I am a little concerned cause the positive cable is pretty corroded. I cut away about 2 inches to make a new contact and even then, deep inside the copper braids, it's all green dust.


Get a new cable---this one is toast ---once it is up into the wires it will only get worse

You should be reading approx 14 volts at idle, rev it up a little and it should not go up above 1 or 2 more volts, if it does not rise above 12 there is a good chance it is the alt

what's your ammeter reading with it running? to the left or right of zero and by how much?

There's another recent post on alternators that talks about how to test the VR but assuming it is fairly new also check it is hooked up correctly
 
I'm trying to find an ammeter to get a reading. What would left or right of zero indicate? What should the reading be?

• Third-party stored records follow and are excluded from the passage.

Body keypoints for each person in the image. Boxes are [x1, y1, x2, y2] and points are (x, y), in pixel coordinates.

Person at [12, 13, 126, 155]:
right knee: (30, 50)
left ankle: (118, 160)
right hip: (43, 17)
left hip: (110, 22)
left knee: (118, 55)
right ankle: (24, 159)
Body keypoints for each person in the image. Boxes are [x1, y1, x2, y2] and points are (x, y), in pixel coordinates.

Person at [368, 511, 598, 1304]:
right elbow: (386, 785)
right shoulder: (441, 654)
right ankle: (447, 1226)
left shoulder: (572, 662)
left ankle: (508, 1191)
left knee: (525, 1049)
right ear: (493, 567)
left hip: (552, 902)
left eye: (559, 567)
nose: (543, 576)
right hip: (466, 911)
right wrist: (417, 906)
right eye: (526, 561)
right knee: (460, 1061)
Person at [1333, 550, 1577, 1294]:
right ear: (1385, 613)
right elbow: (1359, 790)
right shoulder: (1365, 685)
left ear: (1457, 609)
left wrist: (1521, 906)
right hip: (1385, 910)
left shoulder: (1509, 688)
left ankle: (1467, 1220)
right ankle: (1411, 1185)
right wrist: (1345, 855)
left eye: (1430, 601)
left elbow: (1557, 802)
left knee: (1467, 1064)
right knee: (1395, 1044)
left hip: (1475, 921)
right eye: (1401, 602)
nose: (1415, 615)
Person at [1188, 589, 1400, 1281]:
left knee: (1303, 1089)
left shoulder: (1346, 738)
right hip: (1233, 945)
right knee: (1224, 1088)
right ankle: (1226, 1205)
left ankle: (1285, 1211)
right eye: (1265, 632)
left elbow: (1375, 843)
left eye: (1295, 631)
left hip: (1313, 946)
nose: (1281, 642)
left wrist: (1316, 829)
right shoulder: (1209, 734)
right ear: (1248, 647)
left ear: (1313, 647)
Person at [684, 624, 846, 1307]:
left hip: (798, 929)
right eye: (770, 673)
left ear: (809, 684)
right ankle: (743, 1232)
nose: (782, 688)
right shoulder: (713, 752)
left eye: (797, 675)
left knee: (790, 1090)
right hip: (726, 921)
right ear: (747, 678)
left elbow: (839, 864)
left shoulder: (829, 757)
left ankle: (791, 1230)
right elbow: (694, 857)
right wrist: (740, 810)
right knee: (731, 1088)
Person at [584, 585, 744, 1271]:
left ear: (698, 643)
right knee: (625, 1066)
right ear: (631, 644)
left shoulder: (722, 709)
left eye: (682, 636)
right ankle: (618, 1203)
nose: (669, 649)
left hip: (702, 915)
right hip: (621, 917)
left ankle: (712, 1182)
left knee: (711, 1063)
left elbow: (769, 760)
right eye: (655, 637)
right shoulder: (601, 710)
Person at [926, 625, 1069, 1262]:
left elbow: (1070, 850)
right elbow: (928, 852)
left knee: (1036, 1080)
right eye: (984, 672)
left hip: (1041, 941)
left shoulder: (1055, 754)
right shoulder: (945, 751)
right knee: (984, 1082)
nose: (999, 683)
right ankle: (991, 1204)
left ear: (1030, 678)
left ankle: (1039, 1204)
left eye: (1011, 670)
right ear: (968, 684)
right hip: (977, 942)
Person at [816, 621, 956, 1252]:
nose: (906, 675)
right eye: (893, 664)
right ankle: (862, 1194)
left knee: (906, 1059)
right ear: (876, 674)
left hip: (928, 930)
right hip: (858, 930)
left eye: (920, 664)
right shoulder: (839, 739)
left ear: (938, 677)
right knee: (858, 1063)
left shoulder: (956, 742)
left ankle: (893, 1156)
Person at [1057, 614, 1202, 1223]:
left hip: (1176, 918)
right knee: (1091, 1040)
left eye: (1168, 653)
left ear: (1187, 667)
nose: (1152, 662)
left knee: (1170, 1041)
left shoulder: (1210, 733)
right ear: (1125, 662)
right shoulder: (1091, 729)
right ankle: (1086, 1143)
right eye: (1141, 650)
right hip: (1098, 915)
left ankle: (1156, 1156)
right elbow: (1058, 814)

I do have the Toyota repair manual that goes through the steps of checking the VR - whether or not I'm technically capable of following them though is another thing ;)
 
ammeter

I meant the gage--is yours not working?


at zero it means it is balanced and fully charged battery

to the left of zeo the battery is draining to the right the altenator is charging to provide the current
 
Haha - yeah, nothing in the console works. I have a separate voltmeter but that's it.

Anyway I brought it into the shop and the mechanic said it was a combination of things - a badly corroded cable that wasn't getting the current to the alternator, a blown fuse (!) and a loose connection in the VR. Does that make sense? I was surprised about the fuse - I never imagines that fitting into the whole cycle.